In its report, committee headed by Congress MP Sudarshan Nachiappan blamed the judiciary for keeping out the eligible persons of backward communities through the insightful process of manipulation. The report even tried to validate its words on judiciary by quoting a judgment given by the Supreme Court in 1993.
The apex court judgment said:
Even today, there are complaints that generations of men from the same family or caste, community or religion, are being sponsored and initiated and appointed as judges, thereby creating a new theory of judicial relationship.
The committee said later that the nexus and calculating judicial appointment have to be ended and introducing the reservation policy in judiciary is the sole answer to the problem.
According to the report, the Constitution Review Commission had disclosed in 2002 that out of 610 High court judges there were hardly 20 judges from the SCs and STs sections.

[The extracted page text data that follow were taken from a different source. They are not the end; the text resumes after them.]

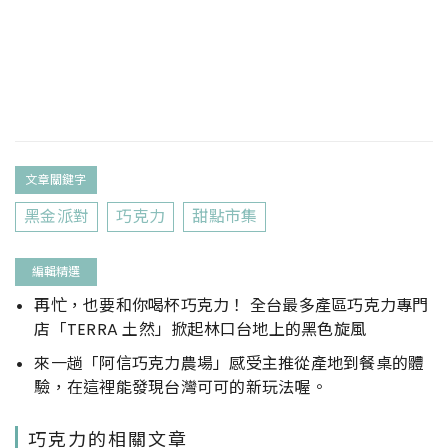
文章關鍵字
黑金派對
巧克力
甜點市集
編輯精選
再忙，也要和你喝杯巧克力！ 全台最多產區巧克力專門
店「TERRA 土然」掀起林口台地上的黑色旋風
來一趟「阿信巧克力農場」感受主推從產地到餐桌的體
驗，在這裡能發現台灣可可的新玩法喔。
巧克力的相關文章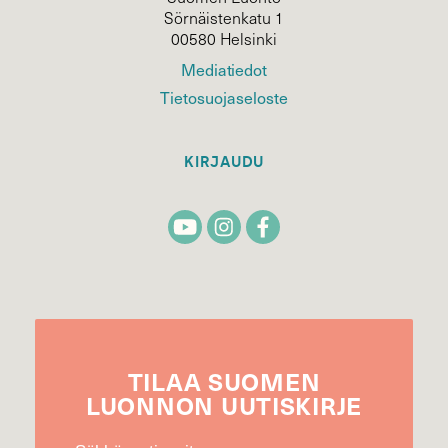
Sörnäistenkatu 1
00580 Helsinki
Mediatiedot
Tietosuojaseloste
KIRJAUDU
TILAA
SUOMEN
LUONNON
UUTIS­KIRJE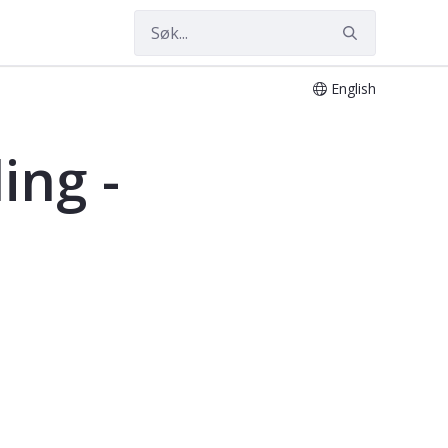
English
ing -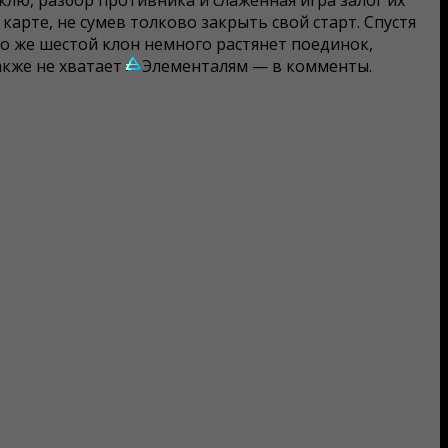
клю, разбор противника и слаженная игра залог их
карте, не сумев толково закрыть свой старт. Спустя
го же шестой клон немного растянет поединок,
акже не хватает
Элементалям — в комменты.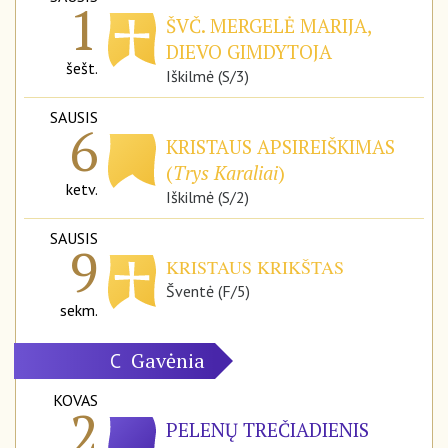
1
ŠVČ. MERGELĖ MARIJA,
DIEVO GIMDYTOJA
šešt.
Iškilmė (S/3)
SAUSIS
6
KRISTAUS APSIREIŠKIMAS
(
Trys Karaliai
)
ketv.
Iškilmė (S/2)
SAUSIS
9
KRISTAUS KRIKŠTAS
Šventė (F/5)
sekm.
Gavėnia
C
KOVAS
2
PELENŲ TREČIADIENIS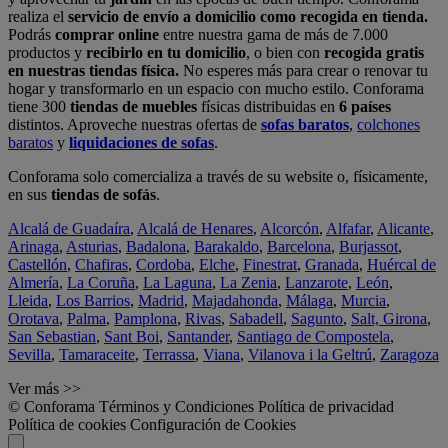
realiza el
servicio de envío a domicilio como recogida en tienda.
Podrás
comprar online
entre nuestra gama de más de 7.000
productos y
recibirlo en tu domicilio
, o bien con
recogida gratis
en nuestras tiendas física.
No esperes más para crear o renovar tu
hogar y transformarlo en un espacio con mucho estilo. Conforama
tiene 300
tiendas de muebles
físicas distribuidas en
6 países
distintos. Aproveche nuestras ofertas de
sofas baratos
,
colchones
baratos
y
liquidaciones de sofas
.
Conforama solo comercializa a través de su website o, físicamente,
en sus
tiendas de sofás
.
Alcalá de Guadaíra
,
Alcalá de Henares
,
Alcorcón
,
Alfafar
,
Alicante
,
Arinaga
,
Asturias
,
Badalona
,
Barakaldo
,
Barcelona
,
Burjassot
,
Castellón
,
Chafiras
,
Cordoba
,
Elche
,
Finestrat
,
Granada
,
Huércal de
Almería
,
La Coruña
,
La Laguna
,
La Zenia
,
Lanzarote
,
León
,
Lleida
,
Los Barrios
,
Madrid
,
Majadahonda
,
Málaga
,
Murcia
,
Orotava
,
Palma
,
Pamplona
,
Rivas
,
Sabadell
,
Sagunto
,
Salt, Girona
,
San Sebastian
,
Sant Boi
,
Santander
,
Santiago de Compostela
,
Sevilla
,
Tamaraceite
,
Terrassa
,
Viana
,
Vilanova i la Geltrú
,
Zaragoza
Ver más >>
© Conforama
Términos y Condiciones
Política de privacidad
Política de cookies
Configuración de Cookies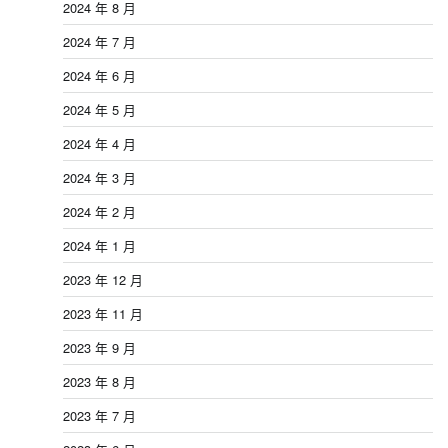
2024 年 8 月
2024 年 7 月
2024 年 6 月
2024 年 5 月
2024 年 4 月
2024 年 3 月
2024 年 2 月
2024 年 1 月
2023 年 12 月
2023 年 11 月
2023 年 9 月
2023 年 8 月
2023 年 7 月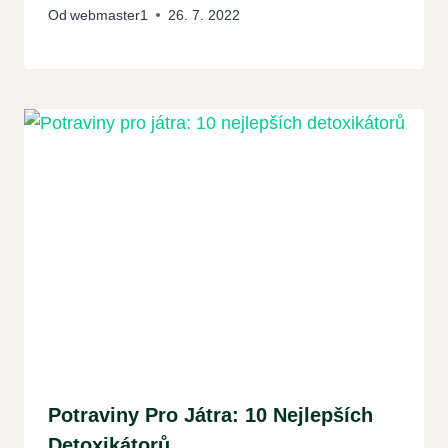
Od
webmaster1
26. 7. 2022
Potraviny Pro Játra: 10 Nejlepších
Detoxikátorů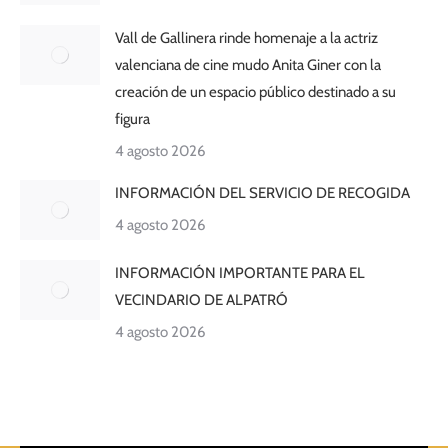
Vall de Gallinera rinde homenaje a la actriz
valenciana de cine mudo Anita Giner con la
creación de un espacio público destinado a su
figura
4 agosto 2026
INFORMACIÓN DEL SERVICIO DE RECOGIDA
4 agosto 2026
INFORMACIÓN IMPORTANTE PARA EL
VECINDARIO DE ALPATRÓ
4 agosto 2026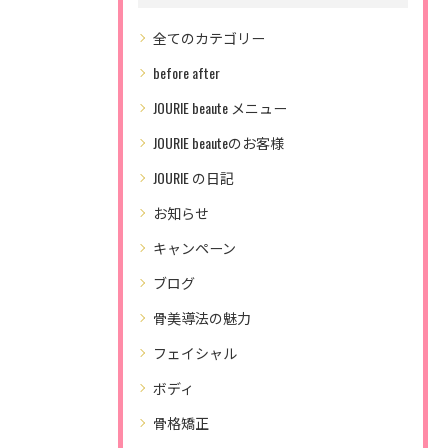
全てのカテゴリー
before after
JOURIE beaute メニュー
JOURIE beauteのお客様
JOURIE の日記
お知らせ
キャンペーン
ブログ
骨美導法の魅力
フェイシャル
ボディ
骨格矯正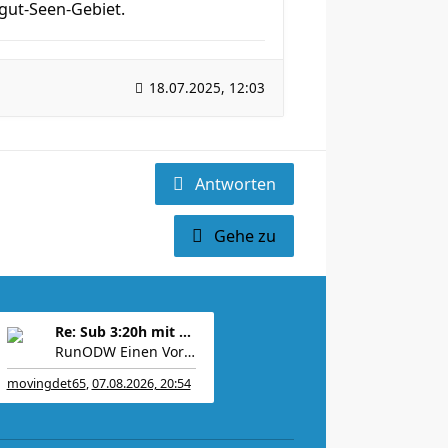
gut-Seen-Gebiet.
18.07.2025, 12:03
Antworten
Gehe zu
Re: Sub 3:20h mit 3-4 mal Training die Woche machb
RunODW Einen Vorbereitungs-WK 4 Wo. vorher gibt es
movingdet65
,
07.08.2026, 20:54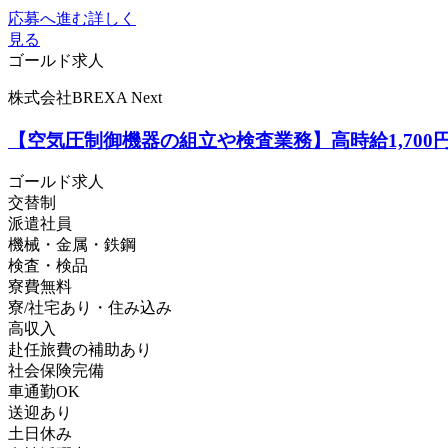
応募へ進む
詳しく
見る
ゴールド求人
株式会社BREXA Next
【空気圧制御機器の組立や検査業務】高時給1,70
ゴールド求人
交替制
派遣社員
機械・金属・鉄鋼
検査・検品
寮費無料
寮/社宅あり・住み込み
高収入
赴任旅費の補助あり
社会保険完備
車通勤OK
送迎あり
土日休み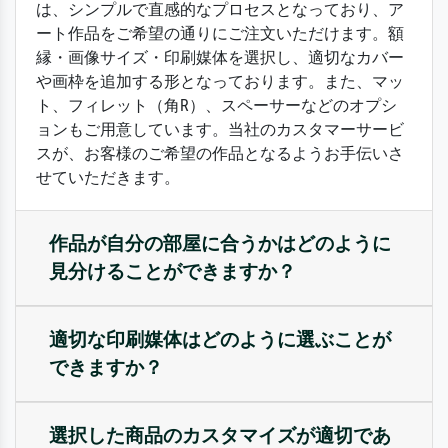
は、シンプルで直感的なプロセスとなっており、ア
ート作品をご希望の通りにご注文いただけます。額
縁・画像サイズ・印刷媒体を選択し、適切なカバー
や画枠を追加する形となっております。また、マッ
ト、フィレット（角R）、スペーサーなどのオプシ
ョンもご用意しています。当社のカスタマーサービ
スが、お客様のご希望の作品となるようお手伝いさ
せていただきます。
作品が自分の部屋に合うかはどのように
見分けることができますか？
適切な印刷媒体はどのように選ぶことが
できますか？
選択した商品のカスタマイズが適切であ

At the same time, the similar thing the committee found in the upper level of judiciary in the country.
The committee report said further that the executive and legislature are well within the ambit of reservations and it recommended not excluding the superior judiciary. It also said that even the subordinate judiciary has been subject to quotas.
The report said:
Judiciary has to reflect the aspirations of the people. Only when candidates drawn from different sections of society are appointed as judges, they would understand the social flavour of the legislation passed by Parliament and state legislatures.
The committee report may have the right logic behind but the timing was not correct because currently for the first time in India the Supreme Court Chief Justice happens to be a Dalit.